Problem statement:
From the entries below, copy out all lines holding "Minecraft".

Material for this task:
=== Section Start ===
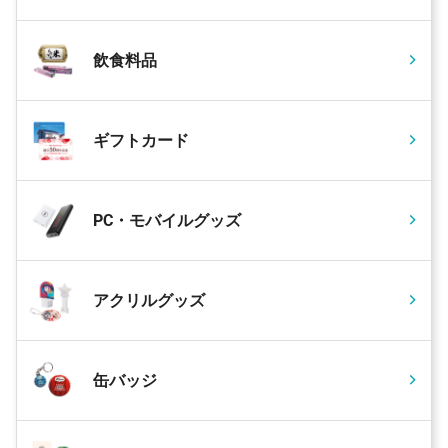
飲食料品
ギフトカード
PC・モバイルグッズ
アクリルグッズ
缶バッジ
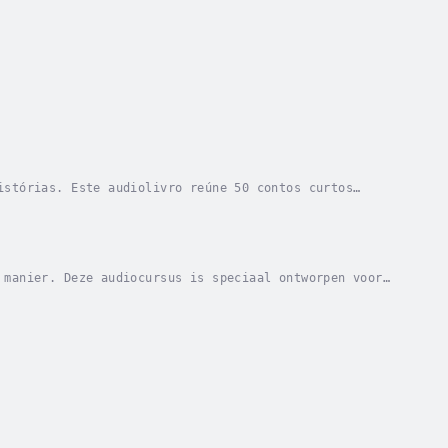
istórias. Este audiolivro reúne 50 contos curtos
ntada primeiro em inglês, depois traduzida para...
 manier. Deze audiocursus is speciaal ontworpen voor
ren. Via 50 boeiende korte verhalen wordt u...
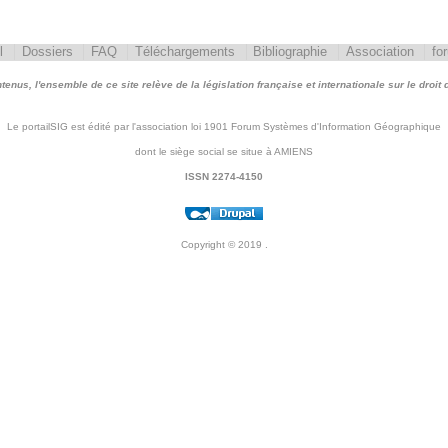
l
Dossiers
FAQ
Téléchargements
Bibliographie
Association
fo
nus, l'ensemble de ce site relève de la législation française et internationale sur le droit d'
Le portailSIG est édité par l'association loi 1901 Forum Systèmes d'Information Géographique
dont le siège social se situe à AMIENS
ISSN 2274-4150
Copyright © 2019
.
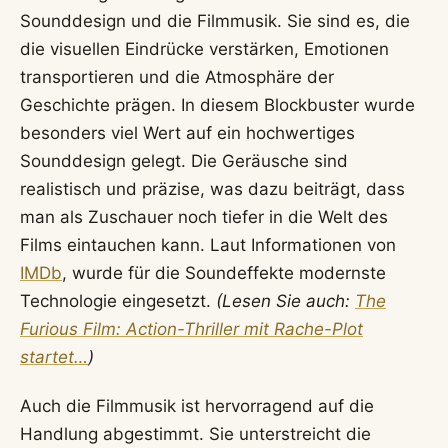
Sounddesign und die Filmmusik. Sie sind es, die
die visuellen Eindrücke verstärken, Emotionen
transportieren und die Atmosphäre der
Geschichte prägen. In diesem Blockbuster wurde
besonders viel Wert auf ein hochwertiges
Sounddesign gelegt. Die Geräusche sind
realistisch und präzise, was dazu beiträgt, dass
man als Zuschauer noch tiefer in die Welt des
Films eintauchen kann. Laut Informationen von
IMDb
, wurde für die Soundeffekte modernste
Technologie eingesetzt.
(Lesen Sie auch:
The
Furious Film: Action-Thriller mit Rache-Plot
startet…
)
Auch die Filmmusik ist hervorragend auf die
Handlung abgestimmt. Sie unterstreicht die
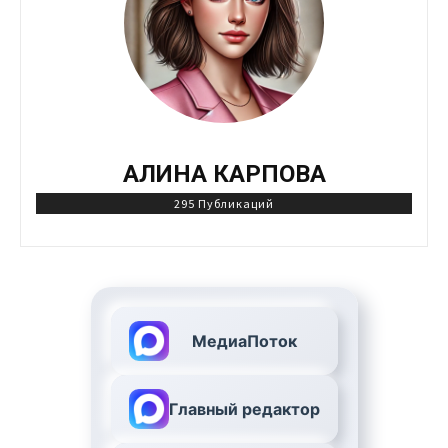
АЛИНА КАРПОВА
295 Публикаций
МедиаПоток
Главный редактор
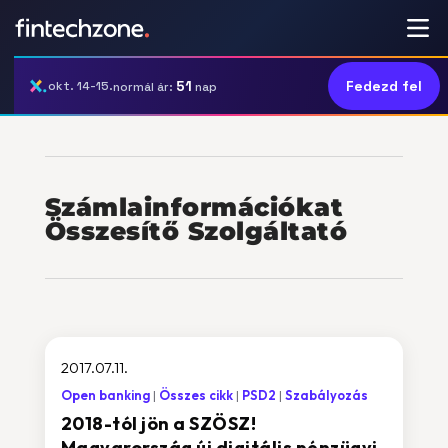
51
Fedezd fel
okt. 14-15.
normál ár:
nap
Számlainformációkat
Összesítő Szolgáltató
2017.07.11.
Open banking
Összes cikk
PSD2
Szabályozás
2018-tól jön a SZÖSZ!
Magyarország új digitális pénzügyi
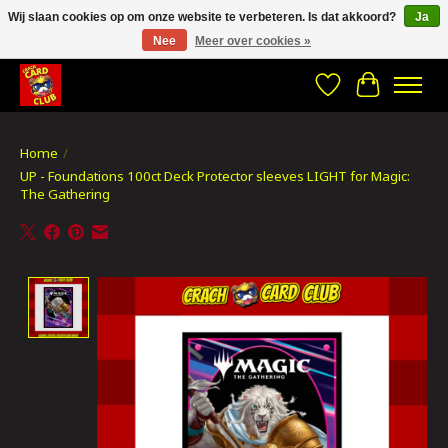
Wij slaan cookies op om onze website te verbeteren. Is dat akkoord?
Ja
Nee
Meer over cookies »
CRACH CARD CLUB , The best place to Geek out!
Verlanglijst
Winkelwa
Home
/
UP - Foundations 100ct Deck Protector sleeves LIGHT for Magic:
The Gathering
Product image slideshow Items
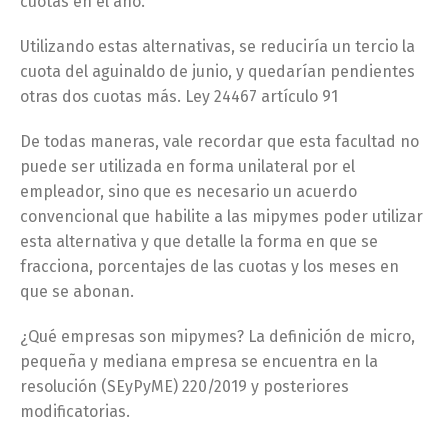
cuotas en el año.
Utilizando estas alternativas, se reduciría un tercio la
cuota del aguinaldo de junio, y quedarían pendientes
otras dos cuotas más. Ley 24467 artículo 91
De todas maneras, vale recordar que esta facultad no
puede ser utilizada en forma unilateral por el
empleador, sino que es necesario un acuerdo
convencional que habilite a las mipymes poder utilizar
esta alternativa y que detalle la forma en que se
fracciona, porcentajes de las cuotas y los meses en
que se abonan.
¿Qué empresas son mipymes? La definición de micro,
pequeña y mediana empresa se encuentra en la
resolución (SEyPyME) 220/2019 y posteriores
modificatorias.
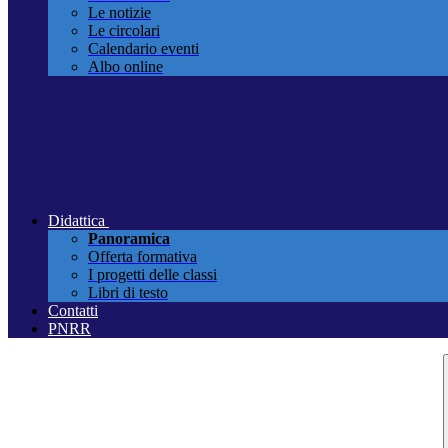
Le notizie
Le circolari
Calendario eventi
Albo online
Didattica
Panoramica
Offerta formativa
I progetti delle classi
Libri di testo
Contatti
PNRR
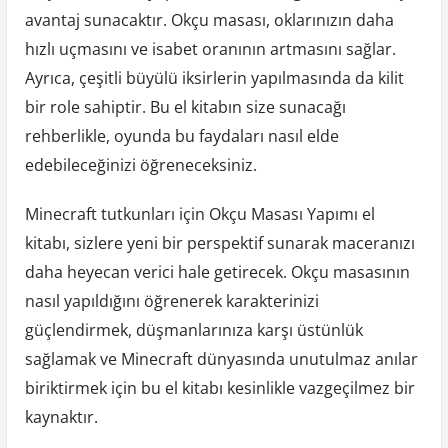
avantaj sunacaktır. Okçu masası, oklarınızın daha
hızlı uçmasını ve isabet oranının artmasını sağlar.
Ayrıca, çeşitli büyülü iksirlerin yapılmasında da kilit
bir role sahiptir. Bu el kitabın size sunacağı
rehberlikle, oyunda bu faydaları nasıl elde
edebileceğinizi öğreneceksiniz.
Minecraft tutkunları için Okçu Masası Yapımı el
kitabı, sizlere yeni bir perspektif sunarak maceranızı
daha heyecan verici hale getirecek. Okçu masasının
nasıl yapıldığını öğrenerek karakterinizi
güçlendirmek, düşmanlarınıza karşı üstünlük
sağlamak ve Minecraft dünyasında unutulmaz anılar
biriktirmek için bu el kitabı kesinlikle vazgeçilmez bir
kaynaktır.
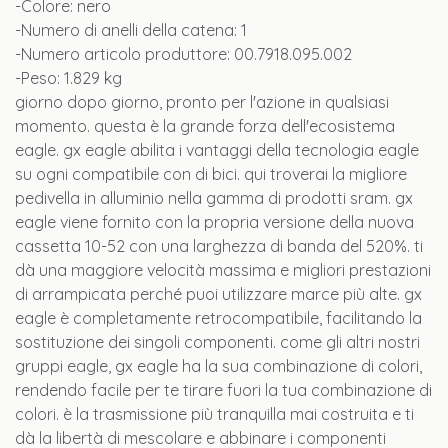
-Colore: nero
-Numero di anelli della catena: 1
-Numero articolo produttore: 00.7918.095.002
-Peso: 1.829 kg
giorno dopo giorno, pronto per l'azione in qualsiasi
momento. questa è la grande forza dell'ecosistema
eagle. gx eagle abilita i vantaggi della tecnologia eagle
su ogni compatibile con di bici. qui troverai la migliore
pedivella in alluminio nella gamma di prodotti sram. gx
eagle viene fornito con la propria versione della nuova
cassetta 10-52 con una larghezza di banda del 520%. ti
dà una maggiore velocità massima e migliori prestazioni
di arrampicata perché puoi utilizzare marce più alte. gx
eagle è completamente retrocompatibile, facilitando la
sostituzione dei singoli componenti. come gli altri nostri
gruppi eagle, gx eagle ha la sua combinazione di colori,
rendendo facile per te tirare fuori la tua combinazione di
colori. è la trasmissione più tranquilla mai costruita e ti
dà la libertà di mescolare e abbinare i componenti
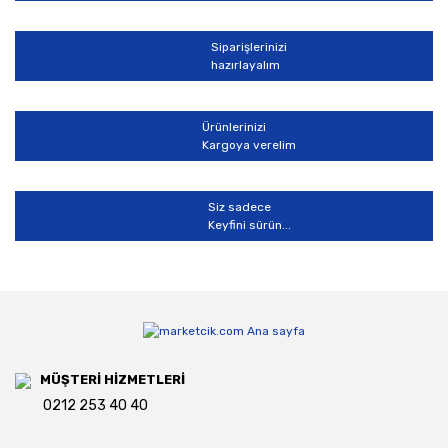
Siparişlerinizi
hazırlayalım
Ürünlerinizi
Kargoya verelim
Siz sadece
Keyfini sürün...
MÜŞTERİ HİZMETLERİ
0212 253 40 40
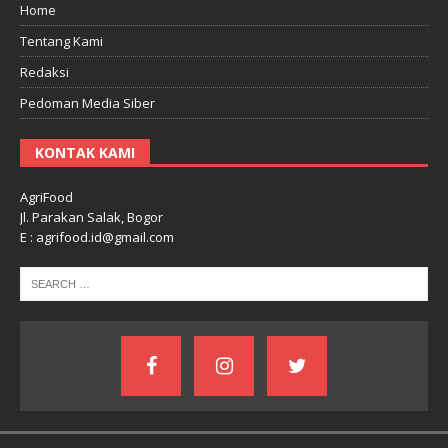
Home
Tentang Kami
Redaksi
Pedoman Media Siber
KONTAK KAMI
AgriFood
Jl. Parakan Salak, Bogor
E : agrifood.id@gmail.com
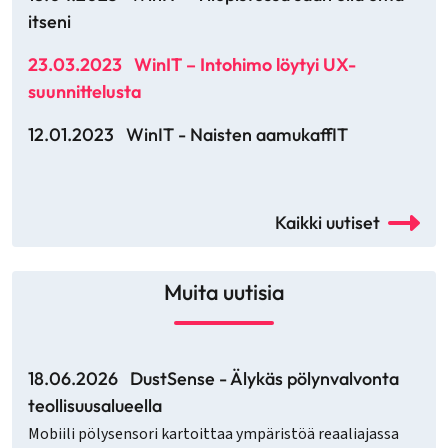
itseni
23.03.2023
WinIT – Intohimo löytyi UX-
suunnittelusta
12.01.2023
WinIT - Naisten aamukaffIT
Kaikki uutiset
Muita uutisia
18.06.2026
DustSense - Älykäs pölynvalvonta
teollisuusalueella
Mobiili pölysensori kartoittaa ympäristöä reaaliajassa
=== Section End ===
Exercise solution:
Minecraft tutkunları için Okçu Masası Yapımı el
sağlamak ve Minecraft dünyasında unutulmaz anılar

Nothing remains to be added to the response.